Breeding Bearded Vultures for conservation purposes
Back in 1978, the Vulture Conservation Foundation (VCF) and partners united to bring the Bearded Vulture back to the Alps. To achieve this goal, pioneers established a captive-breeding programme to produce chicks and release them into the wild, with the first release taking place in 1986 at the Austrian Hohe Tauern National Park. It took time and perseverance since Bearded Vultures only reproduce when they reach around ten years old, with one chick surviving per year. Still, thanks to these efforts, the species returned to the Alps, making it one of the best wildlife comeback stories of all times!

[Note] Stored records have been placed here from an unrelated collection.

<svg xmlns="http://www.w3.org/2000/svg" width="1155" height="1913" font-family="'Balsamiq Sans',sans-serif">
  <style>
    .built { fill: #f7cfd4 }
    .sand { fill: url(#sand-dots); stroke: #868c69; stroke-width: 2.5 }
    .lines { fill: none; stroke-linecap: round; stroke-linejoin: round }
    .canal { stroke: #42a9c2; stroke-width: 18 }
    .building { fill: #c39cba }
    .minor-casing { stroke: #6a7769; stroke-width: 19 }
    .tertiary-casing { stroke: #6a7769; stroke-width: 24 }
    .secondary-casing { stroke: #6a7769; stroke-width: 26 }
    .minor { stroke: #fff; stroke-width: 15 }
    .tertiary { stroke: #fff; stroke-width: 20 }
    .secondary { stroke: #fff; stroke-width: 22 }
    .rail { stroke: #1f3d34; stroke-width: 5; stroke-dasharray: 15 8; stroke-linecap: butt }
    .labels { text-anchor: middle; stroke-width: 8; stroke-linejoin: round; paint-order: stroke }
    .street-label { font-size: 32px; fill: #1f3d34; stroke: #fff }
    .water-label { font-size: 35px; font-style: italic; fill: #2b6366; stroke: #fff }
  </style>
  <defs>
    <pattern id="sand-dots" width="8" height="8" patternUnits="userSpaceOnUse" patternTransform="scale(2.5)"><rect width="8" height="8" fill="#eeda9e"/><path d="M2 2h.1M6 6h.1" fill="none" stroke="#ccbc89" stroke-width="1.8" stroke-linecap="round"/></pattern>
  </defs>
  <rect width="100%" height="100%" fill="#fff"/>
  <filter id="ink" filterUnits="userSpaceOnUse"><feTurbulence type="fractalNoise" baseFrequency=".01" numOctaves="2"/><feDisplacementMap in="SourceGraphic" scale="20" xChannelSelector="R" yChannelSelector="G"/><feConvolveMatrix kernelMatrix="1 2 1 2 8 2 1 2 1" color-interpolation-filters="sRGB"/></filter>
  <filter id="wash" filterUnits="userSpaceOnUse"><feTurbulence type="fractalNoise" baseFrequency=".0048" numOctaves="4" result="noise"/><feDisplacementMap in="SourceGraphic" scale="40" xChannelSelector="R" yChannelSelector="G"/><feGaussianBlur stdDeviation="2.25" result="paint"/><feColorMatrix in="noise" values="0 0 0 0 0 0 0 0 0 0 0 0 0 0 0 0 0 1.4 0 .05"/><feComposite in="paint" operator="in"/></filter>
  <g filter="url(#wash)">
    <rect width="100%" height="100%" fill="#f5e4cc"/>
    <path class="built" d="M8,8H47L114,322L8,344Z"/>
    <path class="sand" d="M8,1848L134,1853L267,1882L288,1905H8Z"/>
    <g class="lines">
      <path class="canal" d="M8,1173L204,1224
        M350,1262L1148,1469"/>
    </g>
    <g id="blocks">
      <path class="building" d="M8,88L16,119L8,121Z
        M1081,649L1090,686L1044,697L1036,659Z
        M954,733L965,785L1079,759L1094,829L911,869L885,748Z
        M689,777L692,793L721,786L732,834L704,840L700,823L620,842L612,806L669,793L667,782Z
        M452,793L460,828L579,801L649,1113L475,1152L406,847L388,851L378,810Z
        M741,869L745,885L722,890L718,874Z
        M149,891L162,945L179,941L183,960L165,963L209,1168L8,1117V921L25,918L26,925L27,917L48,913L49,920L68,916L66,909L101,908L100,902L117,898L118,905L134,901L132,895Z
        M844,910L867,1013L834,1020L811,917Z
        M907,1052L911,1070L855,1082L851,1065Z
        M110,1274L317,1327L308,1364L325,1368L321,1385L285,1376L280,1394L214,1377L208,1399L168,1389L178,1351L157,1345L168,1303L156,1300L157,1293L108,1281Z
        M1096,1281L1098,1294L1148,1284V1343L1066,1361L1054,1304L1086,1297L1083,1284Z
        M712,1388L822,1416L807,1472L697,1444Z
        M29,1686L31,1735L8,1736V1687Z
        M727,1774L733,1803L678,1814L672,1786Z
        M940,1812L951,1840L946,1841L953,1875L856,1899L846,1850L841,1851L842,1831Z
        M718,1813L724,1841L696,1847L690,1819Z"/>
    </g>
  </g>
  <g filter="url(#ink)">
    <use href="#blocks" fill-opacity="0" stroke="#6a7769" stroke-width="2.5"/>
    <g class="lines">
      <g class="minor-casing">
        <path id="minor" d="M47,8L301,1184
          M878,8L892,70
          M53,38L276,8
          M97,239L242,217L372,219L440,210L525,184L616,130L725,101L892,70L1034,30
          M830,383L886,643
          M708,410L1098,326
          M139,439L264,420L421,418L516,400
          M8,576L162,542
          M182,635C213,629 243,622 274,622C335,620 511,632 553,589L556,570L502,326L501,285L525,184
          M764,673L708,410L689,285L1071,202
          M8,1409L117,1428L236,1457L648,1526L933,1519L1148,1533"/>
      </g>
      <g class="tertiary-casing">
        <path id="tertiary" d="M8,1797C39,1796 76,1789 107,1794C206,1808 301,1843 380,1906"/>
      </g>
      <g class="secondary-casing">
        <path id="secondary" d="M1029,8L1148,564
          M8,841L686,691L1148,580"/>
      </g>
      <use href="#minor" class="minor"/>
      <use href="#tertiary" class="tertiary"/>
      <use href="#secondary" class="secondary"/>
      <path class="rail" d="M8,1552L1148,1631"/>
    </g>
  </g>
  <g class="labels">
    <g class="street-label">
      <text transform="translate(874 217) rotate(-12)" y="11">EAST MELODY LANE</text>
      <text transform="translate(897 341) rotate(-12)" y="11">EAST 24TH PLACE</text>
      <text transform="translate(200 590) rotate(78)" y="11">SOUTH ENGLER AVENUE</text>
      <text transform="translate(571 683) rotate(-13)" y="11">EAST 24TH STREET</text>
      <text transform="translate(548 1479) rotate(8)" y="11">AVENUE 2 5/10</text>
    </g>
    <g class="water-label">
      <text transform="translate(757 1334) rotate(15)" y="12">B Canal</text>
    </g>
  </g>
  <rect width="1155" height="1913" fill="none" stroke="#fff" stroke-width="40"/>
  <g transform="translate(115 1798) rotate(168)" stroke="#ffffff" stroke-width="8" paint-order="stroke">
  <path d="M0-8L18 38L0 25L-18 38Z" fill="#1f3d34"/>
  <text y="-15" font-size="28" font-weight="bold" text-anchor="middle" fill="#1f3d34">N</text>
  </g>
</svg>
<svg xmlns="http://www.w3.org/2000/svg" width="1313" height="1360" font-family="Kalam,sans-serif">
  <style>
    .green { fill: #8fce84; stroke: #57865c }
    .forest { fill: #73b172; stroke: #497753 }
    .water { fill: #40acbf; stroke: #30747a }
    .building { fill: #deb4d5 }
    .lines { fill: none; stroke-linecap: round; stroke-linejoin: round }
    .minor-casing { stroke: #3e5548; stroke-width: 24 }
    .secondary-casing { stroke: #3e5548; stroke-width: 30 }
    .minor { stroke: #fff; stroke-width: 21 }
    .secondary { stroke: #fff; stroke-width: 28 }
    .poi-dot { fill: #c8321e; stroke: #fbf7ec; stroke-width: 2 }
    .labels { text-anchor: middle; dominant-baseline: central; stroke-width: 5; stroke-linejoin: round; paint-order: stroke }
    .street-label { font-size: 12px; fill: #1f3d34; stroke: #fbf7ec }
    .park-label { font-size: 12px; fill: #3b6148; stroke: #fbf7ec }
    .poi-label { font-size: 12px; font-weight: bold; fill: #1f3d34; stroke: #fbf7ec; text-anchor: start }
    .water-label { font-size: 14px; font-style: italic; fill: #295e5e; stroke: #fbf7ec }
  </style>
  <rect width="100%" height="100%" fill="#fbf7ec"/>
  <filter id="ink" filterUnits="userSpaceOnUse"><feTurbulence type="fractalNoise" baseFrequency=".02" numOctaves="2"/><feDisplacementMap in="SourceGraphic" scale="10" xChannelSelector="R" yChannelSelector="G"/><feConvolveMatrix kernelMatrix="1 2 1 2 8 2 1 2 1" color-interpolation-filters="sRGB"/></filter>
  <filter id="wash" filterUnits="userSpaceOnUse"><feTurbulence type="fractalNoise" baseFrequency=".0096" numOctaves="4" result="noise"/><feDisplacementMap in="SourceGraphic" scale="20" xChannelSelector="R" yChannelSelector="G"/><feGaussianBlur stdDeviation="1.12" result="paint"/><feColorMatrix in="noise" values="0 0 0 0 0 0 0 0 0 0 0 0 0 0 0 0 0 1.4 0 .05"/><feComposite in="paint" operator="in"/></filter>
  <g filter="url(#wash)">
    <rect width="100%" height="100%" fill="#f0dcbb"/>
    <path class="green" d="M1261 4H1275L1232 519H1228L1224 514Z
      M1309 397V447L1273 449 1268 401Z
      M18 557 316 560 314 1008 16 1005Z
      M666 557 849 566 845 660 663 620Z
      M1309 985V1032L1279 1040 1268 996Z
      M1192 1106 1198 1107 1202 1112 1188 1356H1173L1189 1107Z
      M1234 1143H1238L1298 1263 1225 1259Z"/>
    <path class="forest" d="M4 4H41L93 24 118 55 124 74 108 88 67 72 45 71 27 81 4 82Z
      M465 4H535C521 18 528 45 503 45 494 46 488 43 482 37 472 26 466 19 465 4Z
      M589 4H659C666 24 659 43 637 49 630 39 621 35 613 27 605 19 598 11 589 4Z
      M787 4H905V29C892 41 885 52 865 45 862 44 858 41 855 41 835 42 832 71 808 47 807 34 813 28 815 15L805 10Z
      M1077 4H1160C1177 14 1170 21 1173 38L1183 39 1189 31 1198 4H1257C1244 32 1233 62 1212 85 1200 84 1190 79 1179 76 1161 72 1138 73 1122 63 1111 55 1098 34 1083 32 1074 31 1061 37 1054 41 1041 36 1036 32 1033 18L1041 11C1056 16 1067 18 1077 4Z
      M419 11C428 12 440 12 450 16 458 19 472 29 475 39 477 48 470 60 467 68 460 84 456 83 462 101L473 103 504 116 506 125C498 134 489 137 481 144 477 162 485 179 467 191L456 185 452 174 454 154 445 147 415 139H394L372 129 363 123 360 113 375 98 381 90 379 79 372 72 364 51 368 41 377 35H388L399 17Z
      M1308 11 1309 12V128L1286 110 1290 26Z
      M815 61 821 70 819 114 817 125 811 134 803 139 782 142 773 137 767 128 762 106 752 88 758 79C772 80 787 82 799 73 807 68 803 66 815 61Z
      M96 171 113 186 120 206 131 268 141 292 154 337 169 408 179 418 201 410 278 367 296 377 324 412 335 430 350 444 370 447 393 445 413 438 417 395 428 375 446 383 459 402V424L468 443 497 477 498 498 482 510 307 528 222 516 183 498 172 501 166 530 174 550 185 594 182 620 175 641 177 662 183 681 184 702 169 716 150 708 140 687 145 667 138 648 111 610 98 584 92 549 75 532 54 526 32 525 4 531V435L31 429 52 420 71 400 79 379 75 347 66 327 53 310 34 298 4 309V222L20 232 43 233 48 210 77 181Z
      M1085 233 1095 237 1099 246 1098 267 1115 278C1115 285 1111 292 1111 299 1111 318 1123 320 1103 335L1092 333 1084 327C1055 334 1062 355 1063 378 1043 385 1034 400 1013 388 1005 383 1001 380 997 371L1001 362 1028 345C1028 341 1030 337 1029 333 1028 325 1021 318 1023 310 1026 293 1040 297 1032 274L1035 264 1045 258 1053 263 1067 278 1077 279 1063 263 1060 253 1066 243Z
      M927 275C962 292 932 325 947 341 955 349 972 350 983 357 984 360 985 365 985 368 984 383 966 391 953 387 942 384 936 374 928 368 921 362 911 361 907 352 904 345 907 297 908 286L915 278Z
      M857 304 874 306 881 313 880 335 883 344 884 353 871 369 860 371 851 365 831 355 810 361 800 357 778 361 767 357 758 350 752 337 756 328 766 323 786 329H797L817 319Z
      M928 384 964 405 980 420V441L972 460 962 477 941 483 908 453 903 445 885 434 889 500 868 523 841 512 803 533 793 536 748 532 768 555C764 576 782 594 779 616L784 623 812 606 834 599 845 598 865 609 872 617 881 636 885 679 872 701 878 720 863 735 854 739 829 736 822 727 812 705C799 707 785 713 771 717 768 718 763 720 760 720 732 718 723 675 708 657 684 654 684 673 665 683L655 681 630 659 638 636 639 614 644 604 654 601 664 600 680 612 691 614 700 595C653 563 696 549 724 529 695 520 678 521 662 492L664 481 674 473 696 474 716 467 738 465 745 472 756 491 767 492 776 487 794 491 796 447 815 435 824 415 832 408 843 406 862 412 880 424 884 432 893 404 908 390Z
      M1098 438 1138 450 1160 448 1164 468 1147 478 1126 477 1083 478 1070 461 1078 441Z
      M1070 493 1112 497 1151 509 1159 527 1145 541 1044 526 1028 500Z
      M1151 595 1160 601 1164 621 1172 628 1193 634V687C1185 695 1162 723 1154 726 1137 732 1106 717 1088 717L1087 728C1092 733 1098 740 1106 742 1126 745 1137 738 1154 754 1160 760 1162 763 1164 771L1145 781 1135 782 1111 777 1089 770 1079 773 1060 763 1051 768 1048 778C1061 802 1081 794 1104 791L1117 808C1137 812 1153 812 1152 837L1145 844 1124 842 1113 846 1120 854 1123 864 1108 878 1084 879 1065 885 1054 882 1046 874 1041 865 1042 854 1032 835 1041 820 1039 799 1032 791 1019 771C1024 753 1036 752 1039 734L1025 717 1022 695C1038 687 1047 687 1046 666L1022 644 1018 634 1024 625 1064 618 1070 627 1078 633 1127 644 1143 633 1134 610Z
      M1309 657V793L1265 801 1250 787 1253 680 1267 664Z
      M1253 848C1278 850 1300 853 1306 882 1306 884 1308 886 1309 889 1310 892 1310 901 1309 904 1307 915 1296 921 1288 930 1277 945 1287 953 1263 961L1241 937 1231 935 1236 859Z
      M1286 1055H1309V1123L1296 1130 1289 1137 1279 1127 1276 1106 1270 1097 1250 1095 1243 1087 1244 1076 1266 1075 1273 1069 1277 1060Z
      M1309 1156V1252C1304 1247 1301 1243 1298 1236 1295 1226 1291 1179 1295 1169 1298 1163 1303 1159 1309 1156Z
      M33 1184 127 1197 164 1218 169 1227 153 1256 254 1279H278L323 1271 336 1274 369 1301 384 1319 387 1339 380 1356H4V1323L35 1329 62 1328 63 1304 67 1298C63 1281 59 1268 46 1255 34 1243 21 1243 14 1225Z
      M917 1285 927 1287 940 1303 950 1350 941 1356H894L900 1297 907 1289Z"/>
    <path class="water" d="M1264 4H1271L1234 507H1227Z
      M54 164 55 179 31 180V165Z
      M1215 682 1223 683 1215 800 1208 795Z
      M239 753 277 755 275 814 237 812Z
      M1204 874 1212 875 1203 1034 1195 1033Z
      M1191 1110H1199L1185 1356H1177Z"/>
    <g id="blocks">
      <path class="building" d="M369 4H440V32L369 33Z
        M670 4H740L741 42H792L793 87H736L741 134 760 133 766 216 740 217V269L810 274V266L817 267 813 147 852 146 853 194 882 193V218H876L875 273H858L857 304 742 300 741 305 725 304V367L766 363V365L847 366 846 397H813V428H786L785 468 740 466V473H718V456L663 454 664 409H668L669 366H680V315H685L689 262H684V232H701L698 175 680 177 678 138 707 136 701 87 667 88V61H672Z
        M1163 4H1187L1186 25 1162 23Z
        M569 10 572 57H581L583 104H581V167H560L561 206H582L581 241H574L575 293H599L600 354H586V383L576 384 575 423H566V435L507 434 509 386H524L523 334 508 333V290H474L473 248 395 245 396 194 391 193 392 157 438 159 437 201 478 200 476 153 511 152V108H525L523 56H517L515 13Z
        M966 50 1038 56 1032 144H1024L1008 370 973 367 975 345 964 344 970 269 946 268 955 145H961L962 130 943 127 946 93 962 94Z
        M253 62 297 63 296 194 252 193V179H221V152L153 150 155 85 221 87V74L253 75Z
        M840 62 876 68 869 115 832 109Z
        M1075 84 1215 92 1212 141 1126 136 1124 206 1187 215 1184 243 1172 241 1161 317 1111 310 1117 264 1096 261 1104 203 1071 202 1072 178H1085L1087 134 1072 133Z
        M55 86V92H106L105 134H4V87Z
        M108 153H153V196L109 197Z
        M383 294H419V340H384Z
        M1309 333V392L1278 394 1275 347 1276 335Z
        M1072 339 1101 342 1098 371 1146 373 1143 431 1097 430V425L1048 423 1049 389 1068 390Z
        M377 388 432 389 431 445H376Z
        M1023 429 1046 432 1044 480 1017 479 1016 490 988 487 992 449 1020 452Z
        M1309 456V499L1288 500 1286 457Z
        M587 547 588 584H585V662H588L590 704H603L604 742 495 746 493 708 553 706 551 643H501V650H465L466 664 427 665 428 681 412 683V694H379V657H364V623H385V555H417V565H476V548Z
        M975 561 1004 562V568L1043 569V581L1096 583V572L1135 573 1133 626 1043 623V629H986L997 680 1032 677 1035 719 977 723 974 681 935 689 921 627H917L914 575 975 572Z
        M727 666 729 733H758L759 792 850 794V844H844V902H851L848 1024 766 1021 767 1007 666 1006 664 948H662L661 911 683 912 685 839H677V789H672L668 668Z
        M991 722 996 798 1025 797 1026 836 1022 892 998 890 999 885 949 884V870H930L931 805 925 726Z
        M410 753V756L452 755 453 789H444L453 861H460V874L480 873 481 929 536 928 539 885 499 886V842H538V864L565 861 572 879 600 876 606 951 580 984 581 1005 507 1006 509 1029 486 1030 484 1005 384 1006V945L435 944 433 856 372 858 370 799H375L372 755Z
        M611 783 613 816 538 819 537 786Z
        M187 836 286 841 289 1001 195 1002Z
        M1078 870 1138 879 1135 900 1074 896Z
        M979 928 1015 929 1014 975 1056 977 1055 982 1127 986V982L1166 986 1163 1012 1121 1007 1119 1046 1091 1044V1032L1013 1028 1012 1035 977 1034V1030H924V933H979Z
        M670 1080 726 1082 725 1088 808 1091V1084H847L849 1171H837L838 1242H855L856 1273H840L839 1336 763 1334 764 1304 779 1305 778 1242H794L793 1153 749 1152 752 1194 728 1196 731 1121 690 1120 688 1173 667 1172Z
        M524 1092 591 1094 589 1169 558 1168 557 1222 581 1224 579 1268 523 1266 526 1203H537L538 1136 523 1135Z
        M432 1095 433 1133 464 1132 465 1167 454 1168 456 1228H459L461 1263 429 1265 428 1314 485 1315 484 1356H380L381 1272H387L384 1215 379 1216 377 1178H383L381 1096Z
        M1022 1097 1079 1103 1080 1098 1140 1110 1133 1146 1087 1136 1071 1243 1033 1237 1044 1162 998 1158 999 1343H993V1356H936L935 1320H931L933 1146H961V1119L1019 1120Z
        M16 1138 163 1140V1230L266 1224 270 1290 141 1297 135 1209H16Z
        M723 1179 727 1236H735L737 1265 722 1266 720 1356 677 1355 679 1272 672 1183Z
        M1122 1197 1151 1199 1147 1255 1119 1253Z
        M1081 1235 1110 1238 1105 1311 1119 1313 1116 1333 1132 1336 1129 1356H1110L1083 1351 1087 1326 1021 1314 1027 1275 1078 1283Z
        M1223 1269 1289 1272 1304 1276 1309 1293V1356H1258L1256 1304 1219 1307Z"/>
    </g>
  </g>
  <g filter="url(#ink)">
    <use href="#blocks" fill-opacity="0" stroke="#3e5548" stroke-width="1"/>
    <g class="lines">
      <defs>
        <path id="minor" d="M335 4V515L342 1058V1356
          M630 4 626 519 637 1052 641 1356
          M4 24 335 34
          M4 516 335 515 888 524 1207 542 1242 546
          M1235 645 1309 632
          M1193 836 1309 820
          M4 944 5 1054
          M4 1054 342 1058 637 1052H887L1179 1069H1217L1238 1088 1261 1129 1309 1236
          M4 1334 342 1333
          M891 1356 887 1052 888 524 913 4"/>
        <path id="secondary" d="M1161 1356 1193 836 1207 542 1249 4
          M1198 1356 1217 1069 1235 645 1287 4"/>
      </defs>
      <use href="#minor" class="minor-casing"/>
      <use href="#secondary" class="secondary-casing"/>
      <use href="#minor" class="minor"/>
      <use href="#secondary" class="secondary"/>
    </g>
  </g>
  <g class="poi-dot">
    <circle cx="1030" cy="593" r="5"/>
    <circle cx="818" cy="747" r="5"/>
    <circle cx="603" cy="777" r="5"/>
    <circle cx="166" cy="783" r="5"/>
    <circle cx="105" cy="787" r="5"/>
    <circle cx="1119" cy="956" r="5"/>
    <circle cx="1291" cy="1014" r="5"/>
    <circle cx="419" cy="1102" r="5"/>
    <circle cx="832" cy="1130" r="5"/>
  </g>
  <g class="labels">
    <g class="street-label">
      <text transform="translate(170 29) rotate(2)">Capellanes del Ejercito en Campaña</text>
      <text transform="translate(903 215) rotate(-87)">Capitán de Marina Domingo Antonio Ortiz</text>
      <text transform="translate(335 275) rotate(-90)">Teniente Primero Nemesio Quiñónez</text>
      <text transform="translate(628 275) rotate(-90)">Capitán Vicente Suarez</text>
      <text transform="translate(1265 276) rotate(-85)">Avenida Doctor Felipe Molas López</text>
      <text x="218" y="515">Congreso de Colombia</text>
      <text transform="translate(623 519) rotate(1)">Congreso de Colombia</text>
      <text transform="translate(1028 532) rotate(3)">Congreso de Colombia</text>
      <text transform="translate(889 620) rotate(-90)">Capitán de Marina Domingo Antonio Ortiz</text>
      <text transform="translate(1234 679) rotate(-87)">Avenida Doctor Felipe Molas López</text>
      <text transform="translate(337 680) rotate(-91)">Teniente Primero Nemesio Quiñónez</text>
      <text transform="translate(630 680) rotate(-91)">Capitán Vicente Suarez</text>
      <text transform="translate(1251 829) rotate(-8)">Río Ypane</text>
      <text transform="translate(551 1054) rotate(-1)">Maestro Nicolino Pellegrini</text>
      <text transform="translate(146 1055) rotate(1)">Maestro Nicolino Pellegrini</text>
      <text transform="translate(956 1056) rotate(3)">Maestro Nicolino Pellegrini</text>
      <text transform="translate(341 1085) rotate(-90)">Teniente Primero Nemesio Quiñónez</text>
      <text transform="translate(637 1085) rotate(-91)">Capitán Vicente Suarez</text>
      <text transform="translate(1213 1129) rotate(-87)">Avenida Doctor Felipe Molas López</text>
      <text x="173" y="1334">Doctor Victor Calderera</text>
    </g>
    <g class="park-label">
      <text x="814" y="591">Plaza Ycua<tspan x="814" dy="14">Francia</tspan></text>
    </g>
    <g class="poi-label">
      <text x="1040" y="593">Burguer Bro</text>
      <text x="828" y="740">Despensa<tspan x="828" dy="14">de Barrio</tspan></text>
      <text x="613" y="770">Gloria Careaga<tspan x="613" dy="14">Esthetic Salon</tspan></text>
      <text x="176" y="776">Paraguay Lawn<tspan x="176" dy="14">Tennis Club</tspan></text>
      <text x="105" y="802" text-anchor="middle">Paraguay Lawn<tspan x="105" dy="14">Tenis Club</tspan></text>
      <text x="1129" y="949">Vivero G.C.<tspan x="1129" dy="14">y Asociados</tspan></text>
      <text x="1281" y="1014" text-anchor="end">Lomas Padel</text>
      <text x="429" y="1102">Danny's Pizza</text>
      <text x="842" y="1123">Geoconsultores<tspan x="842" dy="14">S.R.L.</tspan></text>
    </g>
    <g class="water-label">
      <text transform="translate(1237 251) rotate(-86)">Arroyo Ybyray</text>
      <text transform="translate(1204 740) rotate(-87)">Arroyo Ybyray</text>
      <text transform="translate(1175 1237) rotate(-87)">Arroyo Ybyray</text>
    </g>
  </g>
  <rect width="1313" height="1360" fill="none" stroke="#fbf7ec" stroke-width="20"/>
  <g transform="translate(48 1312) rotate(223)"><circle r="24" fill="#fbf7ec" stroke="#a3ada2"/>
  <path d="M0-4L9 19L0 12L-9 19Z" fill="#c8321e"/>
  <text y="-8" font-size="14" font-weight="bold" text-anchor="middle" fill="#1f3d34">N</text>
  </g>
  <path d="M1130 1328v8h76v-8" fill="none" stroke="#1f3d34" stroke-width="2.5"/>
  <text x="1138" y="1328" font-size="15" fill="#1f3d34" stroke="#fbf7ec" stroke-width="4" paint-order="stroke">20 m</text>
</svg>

Ever since this success, more projects were launched across France and Spain. Today, the Bearded Vulture Captive Breeding Network, coordinated by the VCF on behalf of EAZA's EEP, closely works with over 40 partners, including zoos, to ensure the best breeding results from the 179 birds in captivity. Every year, the VCF and partners release young captive-bred Bearded Vultures into the wild across Europe to reintroduce the species to areas where it went extinct or boost local, vulnerable populations. Up until the end of 2020, a total of 343 captive-bred Bearded Vultures were freed into the wild.